When Phinney was ready to retire, he gave editorship of the paper over to his friend George Sewall Boutwell, who had been a governor of Massachusetts, a senator, a member of the House of Representatives, and the first Commissioner of Internal Revenue (the forebear of the Internal Revenue Service). The Patriot was sold again in 1869 and twice more in the early 20th century. When it celebrated its centennial in 1930, President Herbert Hoover sent a letter of congratulations. Today, after two more ownership changes, the weekly Patriot belongs to massive GateHouse Media, which publishes 145 daily newspapers and 340 community publications in 37 states.

Source: Wikimedia Commons

27. The Philadelphia Inquirer
> Year founded: 1829
> Place founded: Philadelphia, PA
> Original name: The Pennsylvania Inquirer

In 1829, Philadelphian John Norvell, who had edited the city’s Daily Aurora & Franklin gazette, launched a newspaper in the city called the Pennsylvania Inquirer, in partnership with a young printer named John R. Walker. A note in the first issue proclaimed that the Inquirer would be dedicated to the “maintenance of rights and liberties of the people, equally against the abuses as the usurpation of power.”

Unfortunately, the paper was not a success, and the founders sold it after only a few months to Jesper Harding. Harding, who subsequently became the largest publisher of Bibles in America, gave the paper over to his son, William, in 1859, and the following year William changed its name to the Philadelphia Inquirer.

The Inquirer came to national attention for its coverage of the Civil War, but following the end of that conflict, Harding sold it to English-born James Elverson, Sr., publisher of a magazine called Philadelphia Saturday Night.

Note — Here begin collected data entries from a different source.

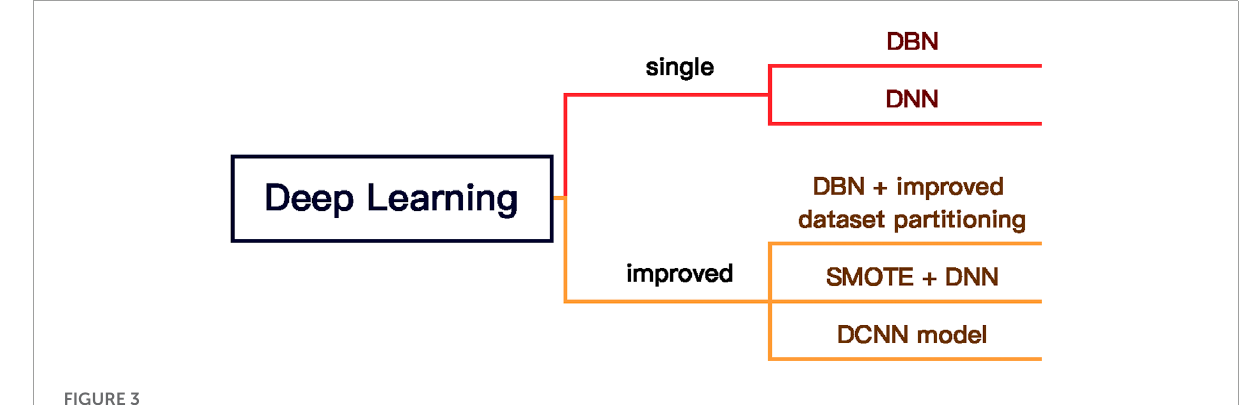
FIGURE 3 Deep learning-based fault dignosis methods.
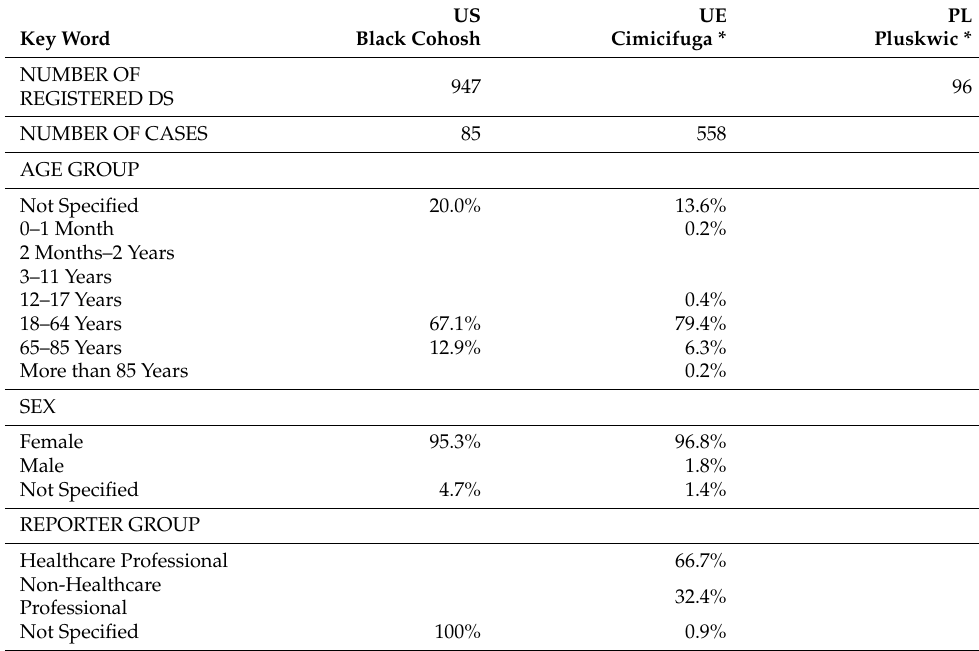
Table 8. Comparison of data on Cimicifuga from different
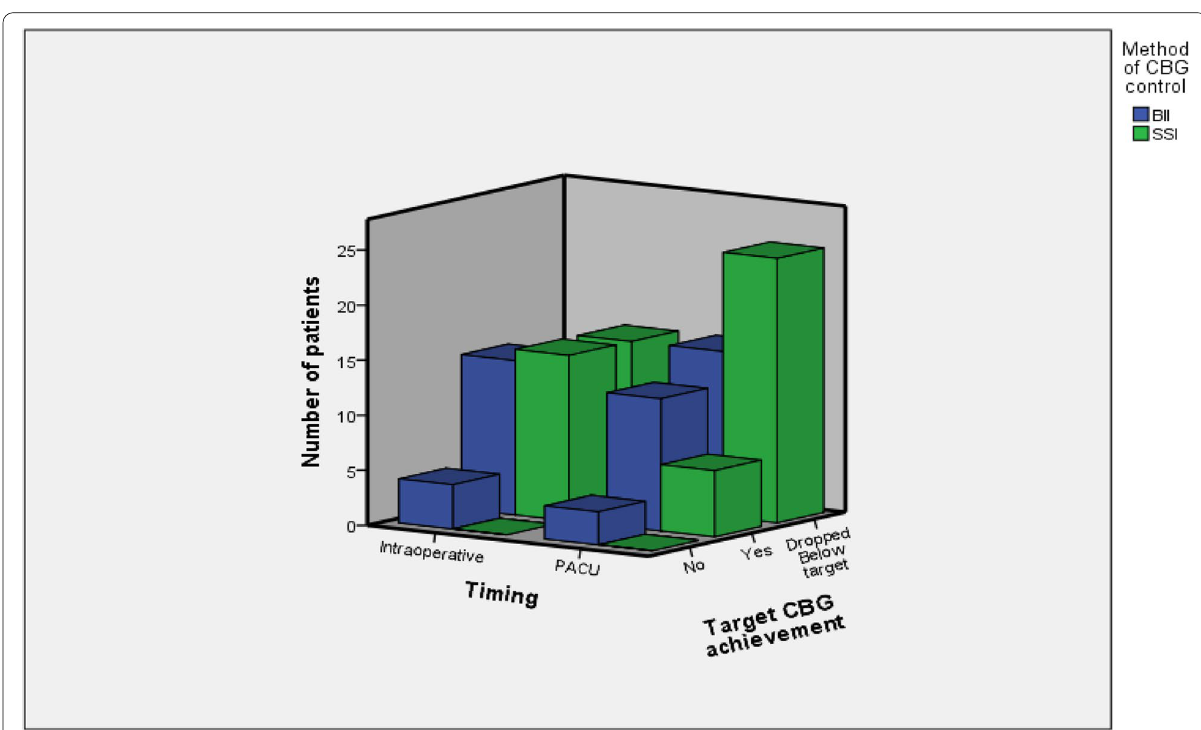
Fig. 4 Achievement of the target CBG intra‑operative and in the PACU. Data are presented as number of patients. BII: Bolus‑insulin infusion group, SSI: Sliding scale of insulin group, CBG: Capillary blood glucose, PACU: Post anesthesia care unit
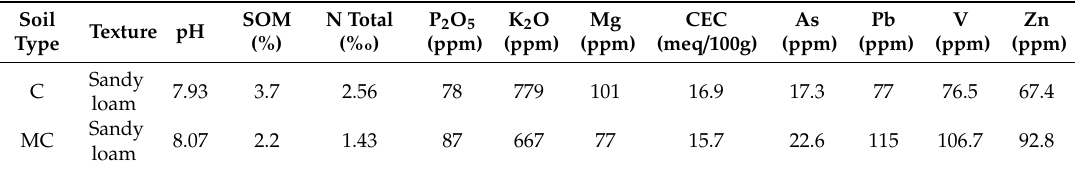
Table 1. Physico–chemical parameters and metal(loid) content of soil sampled in two di ff erent sites (C—control and MC—moderate contamination) in the “Valle del Sacco” area (Lazio Region, Central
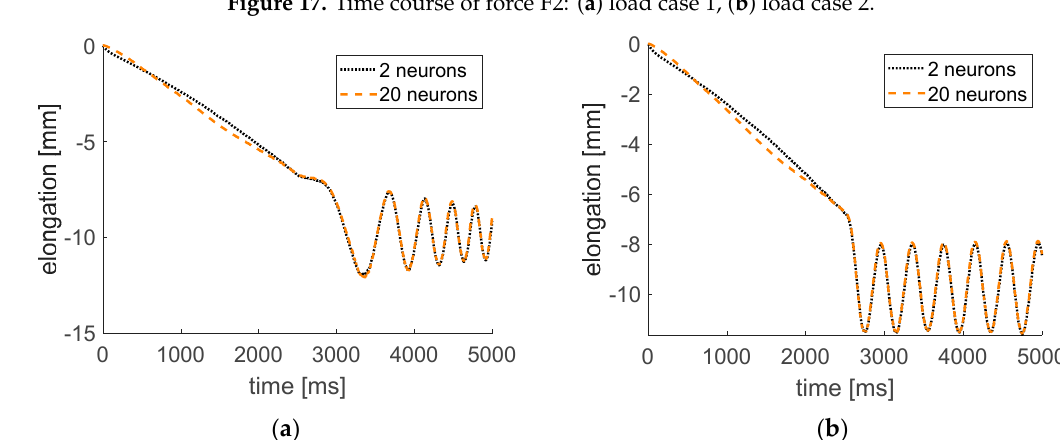
Figure 17. Time course of force F2: ( a ) load case 1, ( b ) load case 2.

In 1936, it ended up in the hands of Moses Annenberg, who already owned the Miami Tribune and the Daily Racing Form. His son, Walter, took over in 1942, becoming a well-known Philadelphia philanthropist and cultural leader. (Today there are journalism and communication schools named for Annenberg at USC and the University of Pennsylvania.)

Knight Newspapers, Inc. (later Knight Ridder Inc.) bought the Inquirer in 1969. Today, after several other owners, the paper has the unique distinction of being run by a public benefit corporation belonging to a nonprofit journalism institute that is in turn controlled by the Philadelphia Foundation, whose stated mission is “to improve the quality of life in the greater Philadelphia region.”

Source: Kenneth C. Zirkel / Wikimedia Commons

26. The Post-Standard
> Year founded: 1829
> Place founded: Syracuse, NY
> Original name: The Onondaga Standard

The first issue of the weekly Onondaga Standard was published in Syracuse — the county seat of New York’s Onondaga County — in 1829. Out of this paper grew the daily Syracuse Standard, first published in 1883. In 1894, Frank W. Palmer, a Chicago newspaper editor who had also served as that city’s postmaster, as the Public Printer of the United States, and as a congressman from Iowa, launched a rival newspaper called the Syracuse Post. The Post and the Standard competed for readership — both were morning papers — and in 1899, the two agreed to merge.

In 1906, the Post-Standard hired a Syracuse high school student named Jerome D. Barnum to cover school news. He left to go to college for a year, then returned and took a job in the paper’s business department, working his way up until he was named publisher of the Post-Standard and treasurer of the corporation that owned it in 1916. He held the posts until 1942, when the paper was sold to S.I. Newhouse, later celebrated as the head of the Condé Nast magazine empire.

In 2012, the Newhouse family’s Advance Publications Inc. combined the Post-Standard with the Syracuse.com website to form the Syracuse Media Group. The group announced that the physical newspaper would now be published for home delivery only three days a week, with smaller editions available for single-copy sales the other four.